2. The healthcare provider is assessing a client with suspected syndrome of inappropriate antidiuretic hormone (SIADH). Which of the following laboratory findings is most consistent with this condition?
- A. Increased serum sodium
- B. Decreased urine specific gravity
- C. Decreased serum osmolality
- D. Increased serum potassium
Correct answer: C
Rationale: The correct answer is C: Decreased serum osmolality. Syndrome of inappropriate antidiuretic hormone (SIADH) is characterized by the excessive release of antidiuretic hormone (ADH), leading to water retention and dilutional hyponatremia. The dilution of sodium results in decreased serum osmolality. Option A is incorrect because SIADH causes hyponatremia, resulting in decreased serum sodium levels. Option B is incorrect because SIADH leads to concentrated urine with increased urine specific gravity. Option D is incorrect as SIADH does not typically affect serum potassium levels.
3. The healthcare provider is monitoring a client with syndrome of inappropriate antidiuretic hormone (SIADH). Which of the following interventions should the healthcare provider include in the care plan?
- A. Encourage oral fluids
- B. Restrict fluid intake
- C. Administer potassium supplements
- D. Increase sodium intake
Correct answer: B
Rationale: The correct intervention for a client with SIADH is to restrict fluid intake. SIADH leads to water retention and dilution of sodium levels in the body, resulting in hyponatremia. Restricting fluid intake helps prevent further dilutional hyponatremia. Encouraging oral fluids (Choice A) would exacerbate the condition by further increasing fluid retention. Administering potassium supplements (Choice C) is not directly related to managing SIADH. Increasing sodium intake (Choice D) is contraindicated because it can worsen hyponatremia in clients with SIADH.
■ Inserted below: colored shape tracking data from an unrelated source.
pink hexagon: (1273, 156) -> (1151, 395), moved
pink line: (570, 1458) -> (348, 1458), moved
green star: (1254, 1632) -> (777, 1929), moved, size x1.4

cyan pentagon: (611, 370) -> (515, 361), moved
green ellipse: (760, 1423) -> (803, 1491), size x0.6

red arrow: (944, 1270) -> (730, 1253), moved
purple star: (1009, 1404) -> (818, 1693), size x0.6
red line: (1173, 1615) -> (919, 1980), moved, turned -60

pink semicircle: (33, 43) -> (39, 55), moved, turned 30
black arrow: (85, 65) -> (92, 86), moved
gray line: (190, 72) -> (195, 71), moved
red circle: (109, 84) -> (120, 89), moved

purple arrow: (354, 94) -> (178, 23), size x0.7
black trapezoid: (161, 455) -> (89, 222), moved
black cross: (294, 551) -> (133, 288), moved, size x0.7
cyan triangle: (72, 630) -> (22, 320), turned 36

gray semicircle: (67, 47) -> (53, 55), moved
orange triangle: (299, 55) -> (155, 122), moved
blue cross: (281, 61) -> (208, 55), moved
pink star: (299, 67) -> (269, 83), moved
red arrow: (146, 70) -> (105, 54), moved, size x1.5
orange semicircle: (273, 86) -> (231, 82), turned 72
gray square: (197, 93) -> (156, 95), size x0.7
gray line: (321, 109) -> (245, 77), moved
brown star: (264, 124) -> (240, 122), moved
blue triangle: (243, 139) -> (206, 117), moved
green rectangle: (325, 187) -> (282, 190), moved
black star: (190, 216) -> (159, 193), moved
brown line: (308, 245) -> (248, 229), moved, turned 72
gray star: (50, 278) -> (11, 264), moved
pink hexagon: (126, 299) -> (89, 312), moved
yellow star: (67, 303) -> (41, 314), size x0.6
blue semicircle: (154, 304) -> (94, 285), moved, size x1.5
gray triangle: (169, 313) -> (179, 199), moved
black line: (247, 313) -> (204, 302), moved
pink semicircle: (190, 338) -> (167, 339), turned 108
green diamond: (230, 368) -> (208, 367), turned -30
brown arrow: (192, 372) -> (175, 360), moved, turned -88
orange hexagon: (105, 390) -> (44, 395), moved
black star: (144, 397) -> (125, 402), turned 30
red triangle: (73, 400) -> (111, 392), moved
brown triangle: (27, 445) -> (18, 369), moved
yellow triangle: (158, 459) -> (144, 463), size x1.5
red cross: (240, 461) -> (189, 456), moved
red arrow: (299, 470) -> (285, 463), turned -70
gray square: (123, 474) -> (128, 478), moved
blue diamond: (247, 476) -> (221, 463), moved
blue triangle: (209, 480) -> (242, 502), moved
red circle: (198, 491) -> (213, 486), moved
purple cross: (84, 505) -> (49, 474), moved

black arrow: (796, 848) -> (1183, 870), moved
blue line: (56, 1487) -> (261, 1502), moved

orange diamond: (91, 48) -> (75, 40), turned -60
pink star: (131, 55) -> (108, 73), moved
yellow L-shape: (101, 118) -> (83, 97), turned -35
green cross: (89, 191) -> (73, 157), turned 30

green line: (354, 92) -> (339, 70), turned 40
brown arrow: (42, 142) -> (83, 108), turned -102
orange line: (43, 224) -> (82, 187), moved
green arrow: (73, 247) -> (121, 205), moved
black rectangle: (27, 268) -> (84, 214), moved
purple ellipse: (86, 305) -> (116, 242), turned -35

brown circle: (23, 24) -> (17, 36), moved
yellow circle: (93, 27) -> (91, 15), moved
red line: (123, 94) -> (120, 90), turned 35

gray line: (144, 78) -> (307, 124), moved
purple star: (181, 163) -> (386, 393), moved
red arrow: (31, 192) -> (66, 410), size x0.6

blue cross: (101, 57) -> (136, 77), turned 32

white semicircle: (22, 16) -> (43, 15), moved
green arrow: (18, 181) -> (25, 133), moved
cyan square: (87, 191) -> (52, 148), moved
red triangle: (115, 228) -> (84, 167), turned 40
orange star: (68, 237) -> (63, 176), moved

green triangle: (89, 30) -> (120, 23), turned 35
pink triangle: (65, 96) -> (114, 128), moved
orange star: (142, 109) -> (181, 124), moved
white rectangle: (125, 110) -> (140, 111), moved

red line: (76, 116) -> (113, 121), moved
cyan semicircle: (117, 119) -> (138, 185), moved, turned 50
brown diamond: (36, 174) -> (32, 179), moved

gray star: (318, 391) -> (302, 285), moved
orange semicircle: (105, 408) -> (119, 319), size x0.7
4. An agitated, confused female client arrives in the emergency department. Her history includes type 1 diabetes mellitus, hypertension, and angina pectoris. Assessment reveals pallor, diaphoresis, headache, and intense hunger. A stat blood glucose sample measures 42 mg/dl, and the client is treated for an acute hypoglycemic reaction. After recovery, the nurse teaches the client to treat hypoglycemia by ingesting:
- A. 2 to 5 g of a simple carbohydrate.
- B. 10 to 15 g of a simple carbohydrate.
- C. 18 to 20 g of a simple carbohydrate.
- D. 25 to 30 g of a simple carbohydrate.
Correct answer: B
Rationale: The correct answer is B: 10 to 15 g of a simple carbohydrate. In the treatment of hypoglycemia, it is important to administer a specific amount of simple carbohydrates to raise blood glucose levels effectively without causing hyperglycemia. 10 to 15 g of simple carbohydrates, such as glucose tablets, fruit juice, or regular soft drinks, is recommended to rapidly increase blood sugar levels in clients experiencing hypoglycemia. Choices A, C, and D are incorrect as they either provide too little or too much glucose, which may not effectively treat the hypoglycemic episode or may lead to rebound hyperglycemia.
5. A client with hyperthyroidism is prescribed propranolol. The nurse understands that this medication is used to:
- A. Increase metabolism
- B. Reduce anxiety
- C. Decrease heart rate
- D. Increase blood pressure
Correct answer: C
Rationale: Propranolol is a beta-blocker commonly used in the management of hyperthyroidism. It works by blocking the effects of adrenaline, resulting in a decrease in heart rate and blood pressure. Choice A is incorrect because propranolol does not increase metabolism; instead, it may have a mild inhibitory effect. Choice B is incorrect as propranolol is not primarily used to reduce anxiety, although it may have some anxiolytic effects. Choice D is incorrect as propranolol actually decreases blood pressure by blocking the effects of adrenaline on the heart and blood vessels.